PROBLEM TO SOLVE: Word for word, retype the first line of the records and every following line through the one containing "Inicie sesión a continuación".

RECORDS TO PROCESS:
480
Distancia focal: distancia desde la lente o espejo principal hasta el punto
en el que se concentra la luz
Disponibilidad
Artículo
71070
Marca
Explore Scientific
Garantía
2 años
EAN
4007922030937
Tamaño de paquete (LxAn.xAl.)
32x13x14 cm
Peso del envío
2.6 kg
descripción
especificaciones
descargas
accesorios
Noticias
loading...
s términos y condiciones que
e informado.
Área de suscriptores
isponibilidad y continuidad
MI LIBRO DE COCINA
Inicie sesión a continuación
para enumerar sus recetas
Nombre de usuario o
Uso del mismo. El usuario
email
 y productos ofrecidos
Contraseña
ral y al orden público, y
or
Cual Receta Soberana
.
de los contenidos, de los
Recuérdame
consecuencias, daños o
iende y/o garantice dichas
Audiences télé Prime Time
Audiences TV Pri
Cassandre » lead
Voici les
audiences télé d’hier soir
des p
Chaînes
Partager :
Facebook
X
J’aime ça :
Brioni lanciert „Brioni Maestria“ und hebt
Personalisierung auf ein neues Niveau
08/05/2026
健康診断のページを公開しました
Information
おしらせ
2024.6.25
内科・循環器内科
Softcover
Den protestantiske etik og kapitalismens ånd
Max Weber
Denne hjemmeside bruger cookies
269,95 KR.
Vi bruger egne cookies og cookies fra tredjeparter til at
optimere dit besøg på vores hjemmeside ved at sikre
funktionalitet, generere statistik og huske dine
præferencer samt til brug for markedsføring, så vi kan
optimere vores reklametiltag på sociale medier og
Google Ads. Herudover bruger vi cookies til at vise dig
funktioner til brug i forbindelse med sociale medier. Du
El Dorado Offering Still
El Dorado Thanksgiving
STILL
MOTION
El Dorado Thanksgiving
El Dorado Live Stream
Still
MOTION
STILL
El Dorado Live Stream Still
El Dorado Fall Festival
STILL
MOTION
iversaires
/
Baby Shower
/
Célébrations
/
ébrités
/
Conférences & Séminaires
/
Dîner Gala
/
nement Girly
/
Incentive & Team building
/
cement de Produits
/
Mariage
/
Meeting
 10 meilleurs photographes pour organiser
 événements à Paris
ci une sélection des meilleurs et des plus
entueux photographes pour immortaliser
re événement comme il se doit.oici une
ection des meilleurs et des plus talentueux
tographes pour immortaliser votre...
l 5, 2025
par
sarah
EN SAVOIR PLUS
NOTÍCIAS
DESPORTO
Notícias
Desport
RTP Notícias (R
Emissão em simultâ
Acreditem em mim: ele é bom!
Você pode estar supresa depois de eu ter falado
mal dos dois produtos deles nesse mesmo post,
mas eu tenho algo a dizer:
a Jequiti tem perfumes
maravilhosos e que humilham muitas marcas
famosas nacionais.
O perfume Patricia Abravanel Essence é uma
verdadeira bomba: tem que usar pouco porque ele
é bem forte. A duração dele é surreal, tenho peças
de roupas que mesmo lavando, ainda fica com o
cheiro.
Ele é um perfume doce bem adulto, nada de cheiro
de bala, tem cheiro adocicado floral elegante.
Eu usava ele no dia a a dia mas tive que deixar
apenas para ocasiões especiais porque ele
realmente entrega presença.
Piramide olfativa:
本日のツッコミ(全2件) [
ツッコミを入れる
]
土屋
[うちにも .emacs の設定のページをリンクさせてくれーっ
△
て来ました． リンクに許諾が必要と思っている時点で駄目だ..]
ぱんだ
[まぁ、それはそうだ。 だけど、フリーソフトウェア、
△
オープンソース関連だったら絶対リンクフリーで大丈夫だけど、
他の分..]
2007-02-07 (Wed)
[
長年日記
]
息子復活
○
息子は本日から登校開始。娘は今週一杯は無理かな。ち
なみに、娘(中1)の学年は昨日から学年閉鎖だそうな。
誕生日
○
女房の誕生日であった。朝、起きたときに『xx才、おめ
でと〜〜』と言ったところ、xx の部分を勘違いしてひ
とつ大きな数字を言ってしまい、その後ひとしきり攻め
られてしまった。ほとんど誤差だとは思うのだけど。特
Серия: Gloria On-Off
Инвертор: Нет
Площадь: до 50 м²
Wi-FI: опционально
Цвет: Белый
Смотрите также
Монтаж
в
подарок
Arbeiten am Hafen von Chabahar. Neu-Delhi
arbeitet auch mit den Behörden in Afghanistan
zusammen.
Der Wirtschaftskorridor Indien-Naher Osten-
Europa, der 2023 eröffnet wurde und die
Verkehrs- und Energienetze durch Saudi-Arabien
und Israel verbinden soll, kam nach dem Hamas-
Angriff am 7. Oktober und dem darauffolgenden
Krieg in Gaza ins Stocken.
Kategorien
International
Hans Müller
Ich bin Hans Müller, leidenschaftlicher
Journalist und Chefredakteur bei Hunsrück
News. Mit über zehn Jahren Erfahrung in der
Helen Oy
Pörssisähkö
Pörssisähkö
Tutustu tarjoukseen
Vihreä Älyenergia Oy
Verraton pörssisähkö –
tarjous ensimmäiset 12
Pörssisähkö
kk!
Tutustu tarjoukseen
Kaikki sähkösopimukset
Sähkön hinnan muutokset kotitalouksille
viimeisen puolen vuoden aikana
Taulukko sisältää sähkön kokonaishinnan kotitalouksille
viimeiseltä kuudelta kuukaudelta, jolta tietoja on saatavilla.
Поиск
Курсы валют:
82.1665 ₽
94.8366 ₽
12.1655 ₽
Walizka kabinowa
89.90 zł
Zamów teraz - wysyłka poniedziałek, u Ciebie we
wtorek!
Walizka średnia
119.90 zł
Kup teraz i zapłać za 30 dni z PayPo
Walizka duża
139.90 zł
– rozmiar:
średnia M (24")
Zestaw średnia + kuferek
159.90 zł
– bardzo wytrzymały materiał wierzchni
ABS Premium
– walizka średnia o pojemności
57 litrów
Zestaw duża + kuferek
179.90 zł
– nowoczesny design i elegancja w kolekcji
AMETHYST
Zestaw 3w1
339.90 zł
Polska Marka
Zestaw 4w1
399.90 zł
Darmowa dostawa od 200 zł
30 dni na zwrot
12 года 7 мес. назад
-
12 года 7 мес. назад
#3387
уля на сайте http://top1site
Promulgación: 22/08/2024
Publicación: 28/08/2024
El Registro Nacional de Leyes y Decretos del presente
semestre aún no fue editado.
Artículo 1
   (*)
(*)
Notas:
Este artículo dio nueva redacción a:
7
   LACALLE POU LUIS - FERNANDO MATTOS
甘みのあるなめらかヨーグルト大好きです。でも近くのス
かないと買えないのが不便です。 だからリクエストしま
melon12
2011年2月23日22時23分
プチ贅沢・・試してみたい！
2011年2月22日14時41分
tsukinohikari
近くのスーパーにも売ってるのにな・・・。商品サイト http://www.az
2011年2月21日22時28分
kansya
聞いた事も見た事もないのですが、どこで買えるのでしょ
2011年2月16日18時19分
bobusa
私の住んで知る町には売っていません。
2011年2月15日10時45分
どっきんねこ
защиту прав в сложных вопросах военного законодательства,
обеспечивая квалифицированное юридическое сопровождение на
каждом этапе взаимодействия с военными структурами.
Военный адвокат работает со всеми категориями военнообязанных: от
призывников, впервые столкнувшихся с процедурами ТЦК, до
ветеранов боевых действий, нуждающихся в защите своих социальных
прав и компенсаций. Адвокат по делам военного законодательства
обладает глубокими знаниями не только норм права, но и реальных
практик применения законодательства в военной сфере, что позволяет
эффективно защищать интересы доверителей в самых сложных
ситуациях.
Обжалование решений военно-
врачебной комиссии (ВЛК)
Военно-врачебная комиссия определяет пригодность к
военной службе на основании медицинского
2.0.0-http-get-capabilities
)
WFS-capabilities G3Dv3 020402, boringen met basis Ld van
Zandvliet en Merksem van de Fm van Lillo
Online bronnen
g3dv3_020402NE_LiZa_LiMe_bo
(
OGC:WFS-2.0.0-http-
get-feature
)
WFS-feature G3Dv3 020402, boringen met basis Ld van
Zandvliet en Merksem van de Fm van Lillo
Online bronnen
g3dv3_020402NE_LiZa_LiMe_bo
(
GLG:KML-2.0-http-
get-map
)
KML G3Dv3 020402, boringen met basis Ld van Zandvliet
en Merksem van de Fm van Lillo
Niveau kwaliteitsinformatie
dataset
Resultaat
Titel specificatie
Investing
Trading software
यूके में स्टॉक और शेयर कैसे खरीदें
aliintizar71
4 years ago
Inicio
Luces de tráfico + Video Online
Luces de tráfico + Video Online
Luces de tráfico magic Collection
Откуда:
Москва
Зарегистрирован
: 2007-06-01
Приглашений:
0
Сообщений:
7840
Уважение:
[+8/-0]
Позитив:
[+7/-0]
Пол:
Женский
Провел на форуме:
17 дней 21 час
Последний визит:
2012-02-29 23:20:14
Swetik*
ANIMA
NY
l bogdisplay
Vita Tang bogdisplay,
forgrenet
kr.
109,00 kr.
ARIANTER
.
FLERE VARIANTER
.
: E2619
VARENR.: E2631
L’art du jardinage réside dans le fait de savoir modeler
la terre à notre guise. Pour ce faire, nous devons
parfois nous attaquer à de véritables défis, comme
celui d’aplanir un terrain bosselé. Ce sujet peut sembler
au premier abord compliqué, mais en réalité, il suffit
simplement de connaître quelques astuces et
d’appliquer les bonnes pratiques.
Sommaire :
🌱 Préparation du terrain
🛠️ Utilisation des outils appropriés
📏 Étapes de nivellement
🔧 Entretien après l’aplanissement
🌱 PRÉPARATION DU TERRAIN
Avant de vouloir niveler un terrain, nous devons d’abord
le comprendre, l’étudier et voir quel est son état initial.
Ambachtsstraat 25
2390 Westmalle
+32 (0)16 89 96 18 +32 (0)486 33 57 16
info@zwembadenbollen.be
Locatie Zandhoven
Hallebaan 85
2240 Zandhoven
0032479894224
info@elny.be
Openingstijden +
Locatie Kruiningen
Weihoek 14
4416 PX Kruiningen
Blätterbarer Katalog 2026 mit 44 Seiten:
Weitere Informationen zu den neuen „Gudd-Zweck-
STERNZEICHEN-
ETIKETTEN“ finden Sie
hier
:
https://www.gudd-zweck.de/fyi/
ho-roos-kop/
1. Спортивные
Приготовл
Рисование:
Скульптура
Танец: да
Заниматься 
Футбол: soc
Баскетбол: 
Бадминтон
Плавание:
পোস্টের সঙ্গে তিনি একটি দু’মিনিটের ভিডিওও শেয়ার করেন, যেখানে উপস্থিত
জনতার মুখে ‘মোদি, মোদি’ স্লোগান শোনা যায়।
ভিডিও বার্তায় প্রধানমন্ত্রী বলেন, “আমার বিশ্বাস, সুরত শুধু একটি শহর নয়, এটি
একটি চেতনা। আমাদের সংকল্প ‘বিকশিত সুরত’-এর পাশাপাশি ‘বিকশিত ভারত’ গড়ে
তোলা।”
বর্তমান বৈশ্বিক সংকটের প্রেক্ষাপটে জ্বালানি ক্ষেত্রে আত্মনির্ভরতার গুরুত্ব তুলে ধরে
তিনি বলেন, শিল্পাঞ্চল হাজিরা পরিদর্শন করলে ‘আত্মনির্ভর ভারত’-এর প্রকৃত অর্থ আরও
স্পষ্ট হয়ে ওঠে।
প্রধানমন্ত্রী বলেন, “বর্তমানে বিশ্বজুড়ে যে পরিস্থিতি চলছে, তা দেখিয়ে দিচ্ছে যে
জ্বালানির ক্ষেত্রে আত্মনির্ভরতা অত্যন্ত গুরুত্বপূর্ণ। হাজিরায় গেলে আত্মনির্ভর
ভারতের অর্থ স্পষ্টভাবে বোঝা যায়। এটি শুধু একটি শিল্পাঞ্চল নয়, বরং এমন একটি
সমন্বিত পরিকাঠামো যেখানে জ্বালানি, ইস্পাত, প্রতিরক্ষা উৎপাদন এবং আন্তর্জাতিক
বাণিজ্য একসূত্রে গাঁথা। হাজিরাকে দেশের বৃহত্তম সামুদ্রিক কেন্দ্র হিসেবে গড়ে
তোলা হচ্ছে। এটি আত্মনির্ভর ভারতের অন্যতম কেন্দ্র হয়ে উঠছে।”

YOUR SOLUTION:
480
Distancia focal: distancia desde la lente o espejo principal hasta el punto
en el que se concentra la luz
Disponibilidad
Artículo
71070
Marca
Explore Scientific
Garantía
2 años
EAN
4007922030937
Tamaño de paquete (LxAn.xAl.)
32x13x14 cm
Peso del envío
2.6 kg
descripción
especificaciones
descargas
accesorios
Noticias
loading...
s términos y condiciones que
e informado.
Área de suscriptores
isponibilidad y continuidad
MI LIBRO DE COCINA
Inicie sesión a continuación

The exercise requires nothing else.